In einem Grußwort zu Beginn des Konzertes würdigte Landeskonservator Dr. Thomas Drachenberg das mehrfache Wunder der Auferstehung der Frankfurter Marienkirche. Im April 1945 wurde das Gotteshaus, ebenso wie die komplette Innenstadt, stark zerstört. Trotz diverser Notsicherungsmaßnahmen kam es in späteren Jahren zu weiteren Teileinstürzen. In Zeiten  der DDR wurde lediglich die Sakristei wieder hergestellt und in kirchliche Nutzung genommen.
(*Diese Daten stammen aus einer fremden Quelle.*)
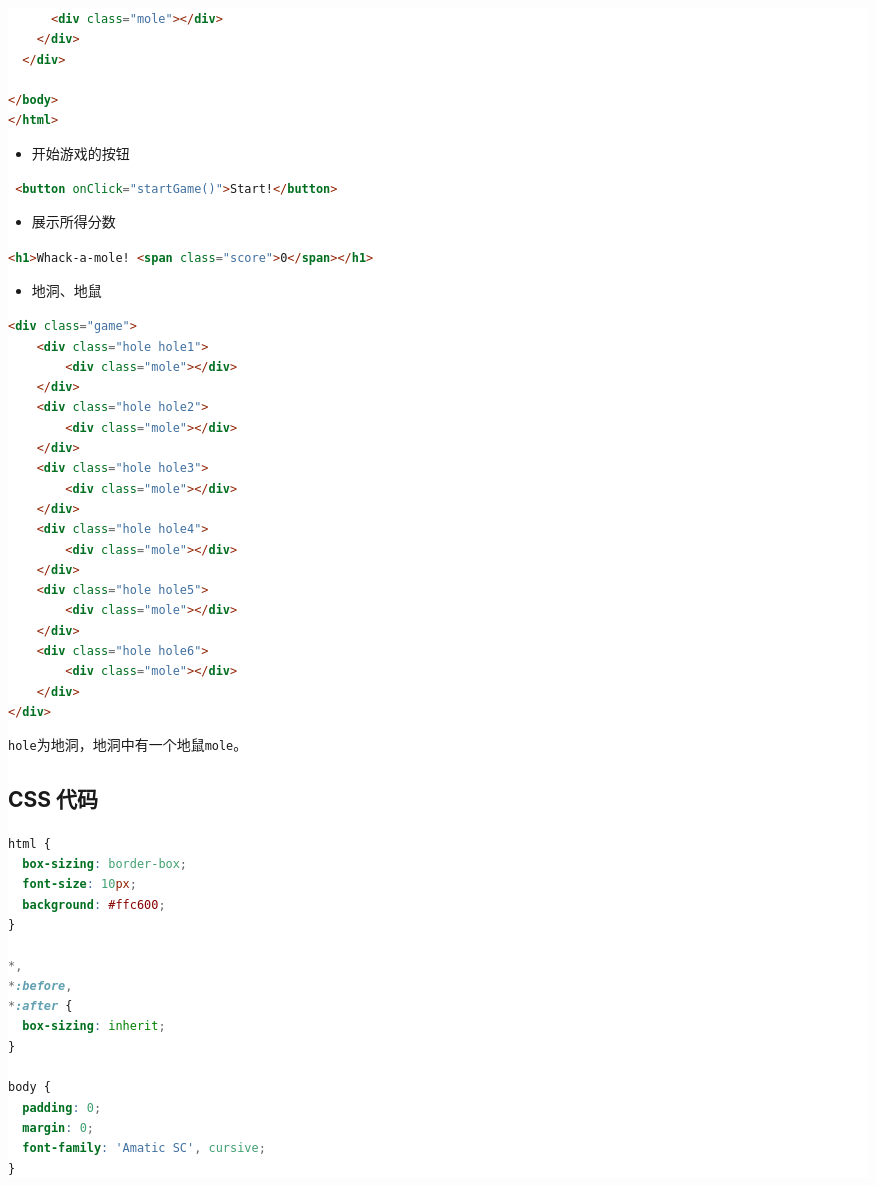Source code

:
 ```html
      <div class="mole"></div>
    </div>
  </div>

</body>
</html>
```

- 开始游戏的按钮

```html
 <button onClick="startGame()">Start!</button>
```

- 展示所得分数

```html
<h1>Whack-a-mole! <span class="score">0</span></h1>
```

- 地洞、地鼠

```html
<div class="game">
    <div class="hole hole1">
        <div class="mole"></div>
    </div>
    <div class="hole hole2">
        <div class="mole"></div>
    </div>
    <div class="hole hole3">
        <div class="mole"></div>
    </div>
    <div class="hole hole4">
        <div class="mole"></div>
    </div>
    <div class="hole hole5">
        <div class="mole"></div>
    </div>
    <div class="hole hole6">
        <div class="mole"></div>
    </div>
</div>
```

`hole`为地洞，地洞中有一个地鼠`mole`。

## CSS 代码

```css
html {
  box-sizing: border-box;
  font-size: 10px;
  background: #ffc600;
}

*,
*:before,
*:after {
  box-sizing: inherit;
}

body {
  padding: 0;
  margin: 0;
  font-family: 'Amatic SC', cursive;
}
```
Erst nach der sogenannten Wende nahm der Wiederaufbau richtig Fahrt auf. 1998 wurden die Hauptdächer über Chor und Langhaus fertig gestellt, später auch der imposante Nordturm, mit seiner einprägsamen Farbigkeit inzwischen wieder das Wahrzeichen Frankfurts, wieder hergestellt. Das damalige Konzept sah lediglich eine „Ruine unter Dach“ vor. Spätestens seit der Rückkehr der berühmten Glasfenster aus dem 14. Jahrhundert, die Jahrzehnte lang versteckt in den Depots russischer Museen lagerten und seit 2009 wieder vollständig im Chor zu bewundern sind, ist St. Marien wieder zu Frankfurts Bürgerkirche ge- worden. Die Spenden anlässlich des Konzertes waren für die Sanierung der Glockenanlage bestimmt. Und auch sonst bleibt noch mancherlei zu  tun, um die Restaurierung des Innenraumes und seiner Ausstattung abzuschließen. Zumindest in der Frankfurter Marienkirche war am diesjährigen Tag des offenen Denkmals ein Hauch von Europa zu spüren. Auch im Publikum saßen zahlreiche Besucher aus der Schwester- und Nachbarstadt Slubice. Begegnungen dieser  Art sollten noch weit mehr als bisher zur Normalität werden.